The basic principles for fueling endurance sports can be credited to a rural doctor in California who, over 32 years, meticulously documented the vital statistics of the participants in the Western States Endurance Run.
Robert H. Lind, the longtime medical director of the prestigious 100-mile race from Squaw Valley to Auburn, California, is being remembered for turning the event into a laboratory to study the effects of ultrarunning on the human body. He died on March 2 at his home in Roseville, California. He was 81.
Lind, who lived with prostate cancer for 15 years, began his research on ultrarunning in 1974, when family friend Gordy Ainsleigh became the first to traverse the 100-mile course on foot. Lind is credited with helping generations of runners find the blueprint to repeating the feat—one that he thought at the time was so monumental no one would ever be able to duplicate.
“I said, ‘Man, you’ve seen a miracle of the 20th century. You will never see this again,’” Lind said in 2014, recalling Ainsleigh’s effort in the event, which was originally a race for horses. “Getting in and out of all of those canyons was a miracle. I didn’t think it would happen.”
In the years he served as the event’s medical director from 1974–2006, Lind and his volunteer associates measured runners’ weight, drew blood, and collected urine samples. They also monitored blood pressure, heart rate and the saline content, white blood cell count, among other measurements, for those who wanted them.
His son, Paul Lind, who has competed at Western States, said his dad had an honest desire to learn about the human body, but that wasn’t his sole purpose.
“More importantly, he had more of a humanitarian attitude in understanding what these people were going through, what it was doing to the human body,” Paul Lind said.
The doctor kept handwritten notes—recorded in impeccable penmanship—on each runner in his study through various checkpoints along the course. He then assembled his findings into binders that stayed tucked away in the office of his home until the day he died.
The early findings—the results of which runners take as established fact now—showed the critical need to manage fluids and body weight over the course of 24–30 hours of movement. That led to a deeper understanding of sodium’s role in the body during prolonged exertion, and eventually a stronger understanding of refueling with calories before and during events. He later studied the role anti-inflammatories consumed during and after races had on the body. He hated them, his son said, out of concern for the potential damage they did to kidneys.
After each event, he called each participant and sent handwritten notecards with the medical results. Many credit Lind’s advice and tests for helping them finish the grueling course, which pushes runners through 18,000 feet of climbing in temperatures that often exceed 100 degrees.
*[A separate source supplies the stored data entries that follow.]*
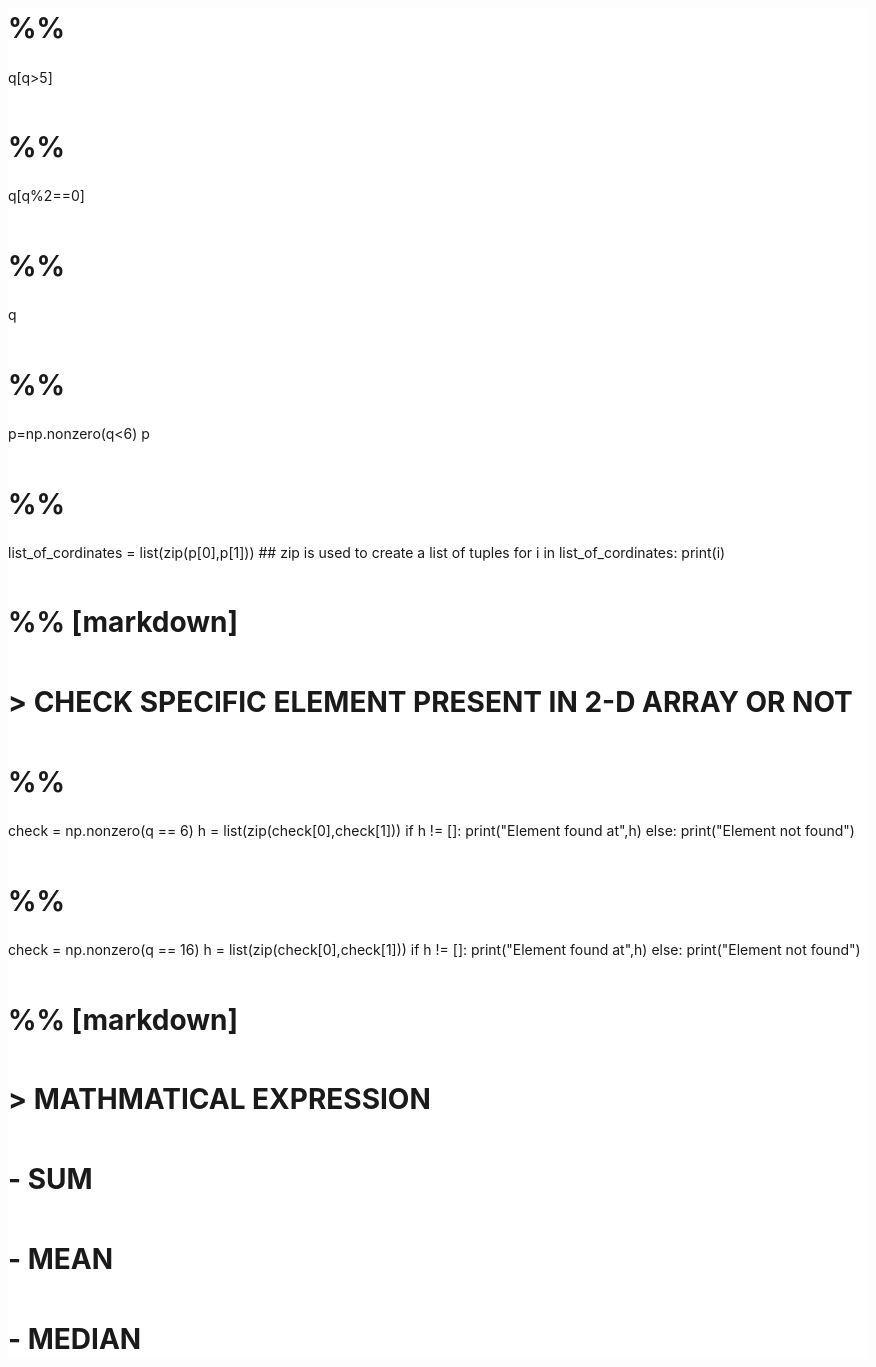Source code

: # %%
q[q>5]

# %%
q[q%2==0]

# %%
q

# %%
p=np.nonzero(q<6)
p

# %%
list_of_cordinates = list(zip(p[0],p[1]))   ## zip is used to create a list of tuples
for i in list_of_cordinates:
    print(i)

# %% [markdown]
# > CHECK SPECIFIC ELEMENT PRESENT IN 2-D ARRAY OR NOT

# %%
check = np.nonzero(q == 6)
h = list(zip(check[0],check[1]))
if h != []:
    print("Element found at",h)
else:
    print("Element not found")

# %%
check = np.nonzero(q == 16)
h = list(zip(check[0],check[1]))
if h != []:
    print("Element found at",h)
else:
    print("Element not found")

# %% [markdown]
# > MATHMATICAL EXPRESSION 
# 
# - SUM
# - MEAN
# - MEDIAN 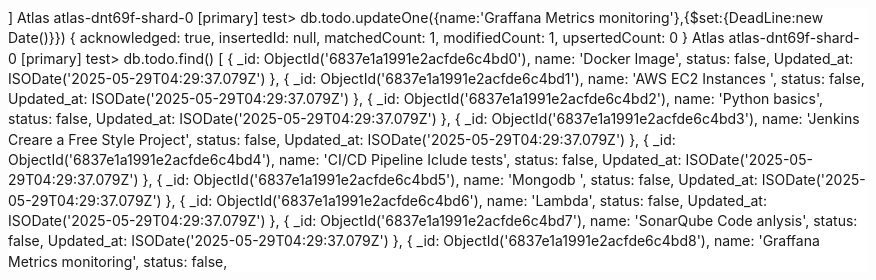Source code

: ]
Atlas atlas-dnt69f-shard-0 [primary] test> db.todo.updateOne({name:'Graffana Metrics monitoring'},{$set:{DeadLine:new Date()}})
{
  acknowledged: true,
  insertedId: null,
  matchedCount: 1,
  modifiedCount: 1,
  upsertedCount: 0
}
Atlas atlas-dnt69f-shard-0 [primary] test> db.todo.find()
[
  {
    _id: ObjectId('6837e1a1991e2acfde6c4bd0'),
    name: 'Docker Image',
    status: false,
    Updated_at: ISODate('2025-05-29T04:29:37.079Z')
  },
  {
    _id: ObjectId('6837e1a1991e2acfde6c4bd1'),
    name: 'AWS EC2 Instances ',
    status: false,
    Updated_at: ISODate('2025-05-29T04:29:37.079Z')
  },
  {
    _id: ObjectId('6837e1a1991e2acfde6c4bd2'),
    name: 'Python basics',
    status: false,
    Updated_at: ISODate('2025-05-29T04:29:37.079Z')
  },
  {
    _id: ObjectId('6837e1a1991e2acfde6c4bd3'),
    name: 'Jenkins Creare a Free Style Project',
    status: false,
    Updated_at: ISODate('2025-05-29T04:29:37.079Z')
  },
  {
    _id: ObjectId('6837e1a1991e2acfde6c4bd4'),
    name: 'CI/CD Pipeline Iclude tests',
    status: false,
    Updated_at: ISODate('2025-05-29T04:29:37.079Z')
  },
  {
    _id: ObjectId('6837e1a1991e2acfde6c4bd5'),
    name: 'Mongodb ',
    status: false,
    Updated_at: ISODate('2025-05-29T04:29:37.079Z')
  },
  {
    _id: ObjectId('6837e1a1991e2acfde6c4bd6'),
    name: 'Lambda',
    status: false,
    Updated_at: ISODate('2025-05-29T04:29:37.079Z')
  },
  {
    _id: ObjectId('6837e1a1991e2acfde6c4bd7'),
    name: 'SonarQube Code anlysis',
    status: false,
    Updated_at: ISODate('2025-05-29T04:29:37.079Z')
  },
  {
    _id: ObjectId('6837e1a1991e2acfde6c4bd8'),
    name: 'Graffana Metrics monitoring',
    status: false,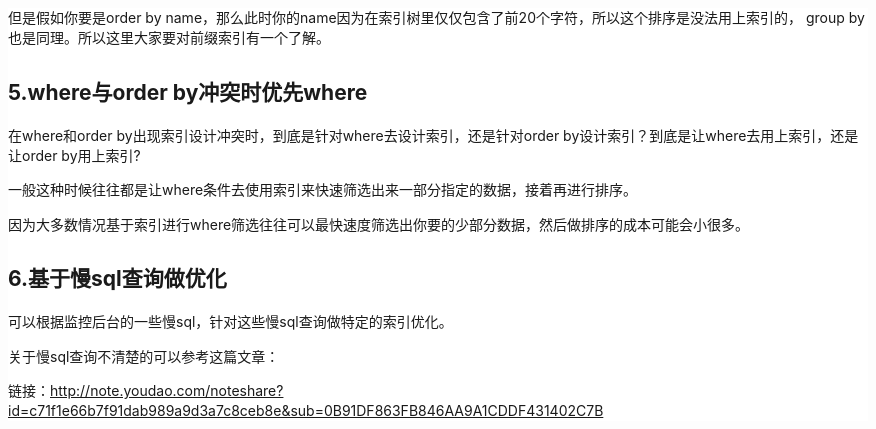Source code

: 但是假如你要是order by name，那么此时你的name因为在索引树里仅仅包含了前20个字符，所以这个排序是没法用上索引的， group by也是同理。所以这里大家要对前缀索引有一个了解。

## 5.where与order by冲突时优先where
在where和order by出现索引设计冲突时，到底是针对where去设计索引，还是针对order by设计索引？到底是让where去用上索引，还是让order by用上索引?

一般这种时候往往都是让where条件去使用索引来快速筛选出来一部分指定的数据，接着再进行排序。

因为大多数情况基于索引进行where筛选往往可以最快速度筛选出你要的少部分数据，然后做排序的成本可能会小很多。

## 6.基于慢sql查询做优化
可以根据监控后台的一些慢sql，针对这些慢sql查询做特定的索引优化。

关于慢sql查询不清楚的可以参考这篇文章：

链接：http://note.youdao.com/noteshare?id=c71f1e66b7f91dab989a9d3a7c8ceb8e&sub=0B91DF863FB846AA9A1CDDF431402C7B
“We didn’t have anybody die over his whole tenure, which is pretty amazing considering how dangerous the course is, still to this day,” Craig Thornley, the race director of the Western States 100, said.
Lind embodied the ethos of the country doctor, his black physician’s bag beside him, knowing when to eschew measurements and tests and charts and numbers to tell him about a runner’s physical condition. He would lock eyes with a wayward and delirious participant, speaking calmly, firmly and in measured tones, even if the situation appeared dire. His ultimate test, in his own words, was to determine whether “the soul had separated from the body.”
His methods were not without some disagreement. Lind was fixated on monitoring the runners’ weight. Losing too much could mean dehydration was setting in, and gaining weight between checkpoints was an indication of hyponatremia, a condition in which the sodium content in the blood is too low.
In his later years, he expressed concern that the growth of the sport was ushering in a crop of runners who weren’t as tuned to their bodies or familiar with how their systems could react over long distances, Paul Lind said.
More recently, the race has has moved away from monitoring percent body weight loss, because its medical staff doesn’t believe it’s always an accurate measurement of runners’ overall health.
The race is moving back toward a more subjective indictor, Thornley said—one that Lind himself would have endorsed: Look them in the eyes.
“We’re going back to what he knew was important — and the best sign of a runner’s condition,” Thornley said. “You can read it in his eyes, and not just look at what’s on the scale.”